For the bridge period (roughly months 1-18), projects using LGSP or SARR would pair with a small strategic round under the startup exemptions Chairman Atkins has proposed, or simply launch with enough initial staking deposits to generate adequate revenue. CPAs solve this natively with the initial contribution raise.
What About the Caveats?
We’d be doing the reader a disservice if we didn’t flag the structural risks, beyond the model-specific issues above.
33-11412 is interpretive guidance, not statutory law. It’s the SEC’s view of how existing law applies. It doesn’t bind courts, and a future commission could revise it. That said, revising a jointly issued SEC/CFTC interpretation would be politically expensive and legally complex. This is about as durable as non-legislative guidance gets.
Promissory language still triggers Howey. If your whitepaper says “our team will work to increase token value,” you’ve probably created an investment contract regardless of how clever your staking mechanism is. The models above only work if the team avoids profit promises and lets the protocol’s programmatic design speak for itself.
Centralized control is still the red line. If a team retains operational, economic, or voting control, the asset may remain an investment contract. The separation doctrine rewards genuine decentralization, not cosmetic governance.
Antifraud rules apply. Misrepresentations, pump-and-dump schemes, and failure to deliver still trigger enforcement. AML, tax, and state-level regulations still apply. The SEC cleared specific activities, not all behavior.
DeFi TVL sits around $95B as of March 2026, with $68B on Ethereum alone. The market absorbed a significant correction in February (DeFi TVL dropped 12% in dollar terms), but ETH deposited in protocols actually increased by 2.7 million ETH during the downturn. Capital is rotating into yield-bearing positions. The regulatory clarity from 33-11412 should accelerate this, but “should” and “will” are different words.
What Comes Next
The 33-11412 release is open for public comment. CFTC rulemaking on commodities oversight is still pending. Congressional market structure legislation is working through committees. There’s a gap between the guidance we have and the statutory framework we’ll eventually get.
But the gap is navigable now in ways it wasn’t two weeks ago. Protocols can design around the five-category taxonomy instead of guessing. They can use staking, wrapping, and airdrops as fundraising primitives without wondering whether each one is a potential enforcement action. And they can build toward the separation doctrine as a defined milestone rather than a vague aspiration.
Every individual component in the models above, staking pools, LSD issuance, wrapped receipts, programmatic rewards, milestone-gated conversion, on-chain revenue sharing, exists in production today across multiple chains. What 33-11412 provides is clearer language around those individual primitives. What it does not provide is a blessing for novel combinations of those primitives into fundraising mechanisms the release never contemplated.
That’s the honest gap.
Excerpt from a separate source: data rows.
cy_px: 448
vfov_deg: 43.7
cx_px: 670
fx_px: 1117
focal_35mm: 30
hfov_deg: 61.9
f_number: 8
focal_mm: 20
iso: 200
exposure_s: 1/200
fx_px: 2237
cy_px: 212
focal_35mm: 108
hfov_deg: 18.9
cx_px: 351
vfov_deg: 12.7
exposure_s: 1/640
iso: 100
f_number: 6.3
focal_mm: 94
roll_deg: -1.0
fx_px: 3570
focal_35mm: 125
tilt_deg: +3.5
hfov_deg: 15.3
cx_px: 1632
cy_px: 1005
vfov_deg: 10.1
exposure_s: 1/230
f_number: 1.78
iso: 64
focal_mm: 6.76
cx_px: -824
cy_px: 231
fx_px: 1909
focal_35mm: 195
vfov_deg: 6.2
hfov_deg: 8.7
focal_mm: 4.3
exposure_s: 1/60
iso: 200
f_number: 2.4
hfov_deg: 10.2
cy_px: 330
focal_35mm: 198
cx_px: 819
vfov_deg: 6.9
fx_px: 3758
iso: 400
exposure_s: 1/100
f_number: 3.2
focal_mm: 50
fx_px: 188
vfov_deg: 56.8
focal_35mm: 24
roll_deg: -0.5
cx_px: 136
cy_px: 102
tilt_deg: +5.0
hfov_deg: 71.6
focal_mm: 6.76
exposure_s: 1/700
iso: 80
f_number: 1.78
The release makes it easier to reason about these designs. It does not make them safe to ship without serious legal work. LGSP is closest to covered ground. CPAs and SARR are more creative but carry proportionally more legal risk, SARR especially.
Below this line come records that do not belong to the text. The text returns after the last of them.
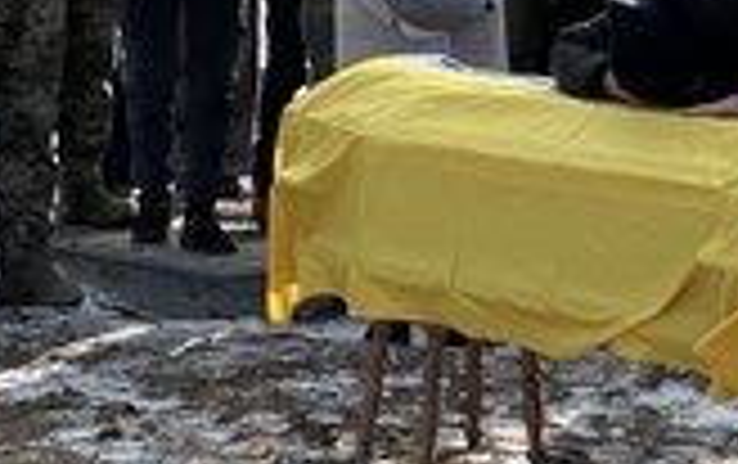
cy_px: 27
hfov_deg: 10.5
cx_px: 549
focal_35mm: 199
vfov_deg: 6.6
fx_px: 4008
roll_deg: -0.2
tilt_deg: -2.4
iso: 32
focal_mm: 9
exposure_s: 1/1575
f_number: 2.8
The next few months will reveal whether founders treat the release as a starting point for careful legal engineering or as a green light for creative tokenomics. History suggests some will do the latter and regret it. The design space is genuinely more interesting after March 17. But “more interesting” and “legally cleared” are very different things.
Disclaimer: This article is not legal advice and was not written or reviewed by attorneys. It represents our observations on what might theoretically be possible in the design space opened by Interpretive Release 33-11412. The models described are speculative thought experiments, not recommendations. The SEC’s release cleared specific existing activities under specific conditions; it did not analyze or approve the constructions described here. Anyone considering building on these ideas should engage qualified legal counsel for a fact-specific analysis. The tokenomic simulations use illustrative assumptions and are not predictive. Nothing here constitutes financial or investment advice.